Nach dem Krieg wird der Plan umgesetzt: 18 Morgen Land wechseln den Besitzer. Zunächst fehlen jedoch die benötigten 5000 Reichsmark. Hier beweist sich die Solidarität der Berliner NaturFreunde. Etwa 100 NaturFreund*innen bringen das notwendige Geld auf. So kommt die Berliner Ortsgruppe der NaturFreunde in den Besitz des Geländes am Üdersee. Anfangs steht eine kleine Hütte auf dem Gelände, doch bereits im Mai 1927 beginnen die Arbeiten für ein großes NaturFreundehaus. In tausenden von Arbeitsstunden werden die erforderlichen Bodenbewegungen ausgeführt. Schließlich kann am 28. Oktober 1928 der Grundstein zu einem schönen Haus gelegt werden, dass dann endlich mit einem feierlichen Festakt eingeweiht wird. Das NaturFreundehaus bot für die Arbeiter*innen den „Luxus“ von Zweibettzimmern.
Von Anfang an war das NaturFreundehaus Üdersee ein wichtiger Treffpunkt für die Berliner NaturFreund*innen. Gemeinsame Sonnenwendfeiern wurden mit der Dorfbevölkerung und mit den Arbeiter*innen aus den Fabriken rund um Eberswalde gefeiert. Große, auch politische Veranstaltungen wurden auf dem Gelände durchgeführt.
Kurz nach der Machtübertragung an die Faschisten wurde das Haus am 29. Juni 1933 beschlagnahmt. Mit einer Bekanntmachung im „Deutschen Reichsanzeiger und Preußischen Generalanzeiger“ vom 22. September 1933 wurde das gesamte Vereinsvermögen inklusive der Häuser beschlagnahmt. Die Nazis missbrauchten das NaturFreundehaus als „Erste Reichsschule des Arbeitsdienstes für die weibliche Jugend“.

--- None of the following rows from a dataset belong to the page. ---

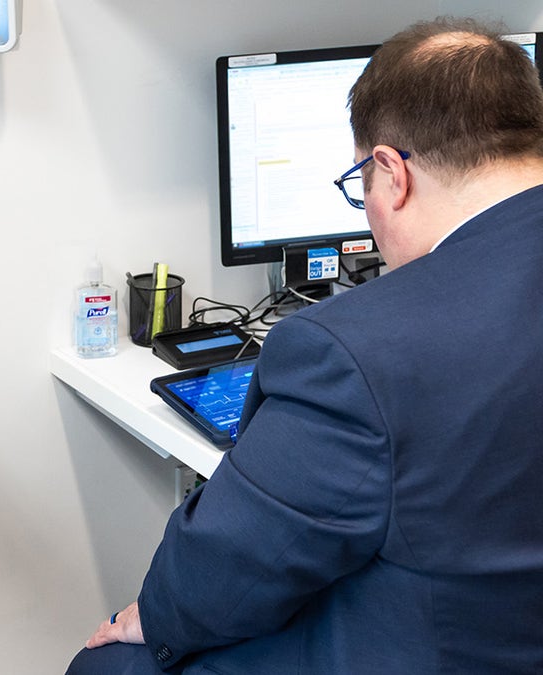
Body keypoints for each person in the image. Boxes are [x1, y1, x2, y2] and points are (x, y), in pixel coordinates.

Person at [67, 17, 543, 674]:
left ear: (390, 172)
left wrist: (156, 613)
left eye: (362, 188)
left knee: (113, 664)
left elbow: (221, 569)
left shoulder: (355, 348)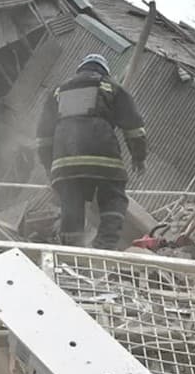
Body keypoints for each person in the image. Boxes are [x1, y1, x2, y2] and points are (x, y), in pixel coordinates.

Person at [35, 53, 147, 249]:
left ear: (81, 69)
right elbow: (134, 128)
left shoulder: (57, 92)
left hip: (65, 162)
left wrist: (48, 166)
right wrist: (139, 157)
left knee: (71, 203)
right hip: (104, 159)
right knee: (113, 198)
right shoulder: (111, 87)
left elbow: (43, 136)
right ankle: (104, 247)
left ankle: (71, 254)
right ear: (104, 71)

Nach dem Ende des Faschismus an der Macht wurde im NaturFreundehaus Üdersee am 4. Oktober 1945 der erste Junglehrerkurs eröffnet. Er dauerte eine Woche und hatte 72 Teilnehmer*innen, darunter 40 Frauen. Der letzte Lehrgang fand im Juni 1947 statt. Insgesamt hatten 1230 Junglehrer*innen, Jugendliche und Kinder an den Veranstaltungen der „Jugendschule Üdersee“ teilgenommen. Später wurde das Haus als Erholungs- und Schulungsheim von der SED genutzt. Das Haus bekam einen eigenen Autobahnzugang und wurde vergrößert und modernisiert.
Nach 1989 begann der Einsatz der NaturFreunde um die Restitution der ehemaligen NaturFreundehäuser. Das Haus Üdersee war der Treuhand übertragen worden. Diese kam nicht auf die Idee, das Haus an die NaturFreunde zurückzugeben, sondern stellte es für unterschiedliche Zwecke zur Verfügung. Aus dem Erholungsobjekt „Karl Liebknecht“ wurden ein Hotel, dann ein Gästehaus und schließlich ein Schulungszentrum. Die Rechtsträgerschaft übernahm nach der SED die PDS, der DDR Ministerrat, dann eine Tagungs- und Hotel GmbH, die Humboldt Universität und schließlich eine aus Bonn stammende Arbeitsmarkt GmbH.
Erst im Jahr 1992 wurde durchgesetzt, dass das NaturFreundehaus Üdersee an die NaturFreunde zurückgegeben wurde. Die von den NaturFreunden vorgelegten Dokumente über die Besitzverhältnisse des von den Nazis 1933 enteigneten Gebäudes waren so eindeutig, dass die Abteilung Sondervermögen der Treuhandanstalt keine andere Regelung treffen konnte.
Heute wird das von der „Naturfreundehaus Üdersee gGmbH“ betrieben und ist ein Anschlusshaus der NaturFreunde.
Der Text ist eine Zusammenfassung einer Rede des Berliner NaturFreundes Bruno Klaus Lampasiak.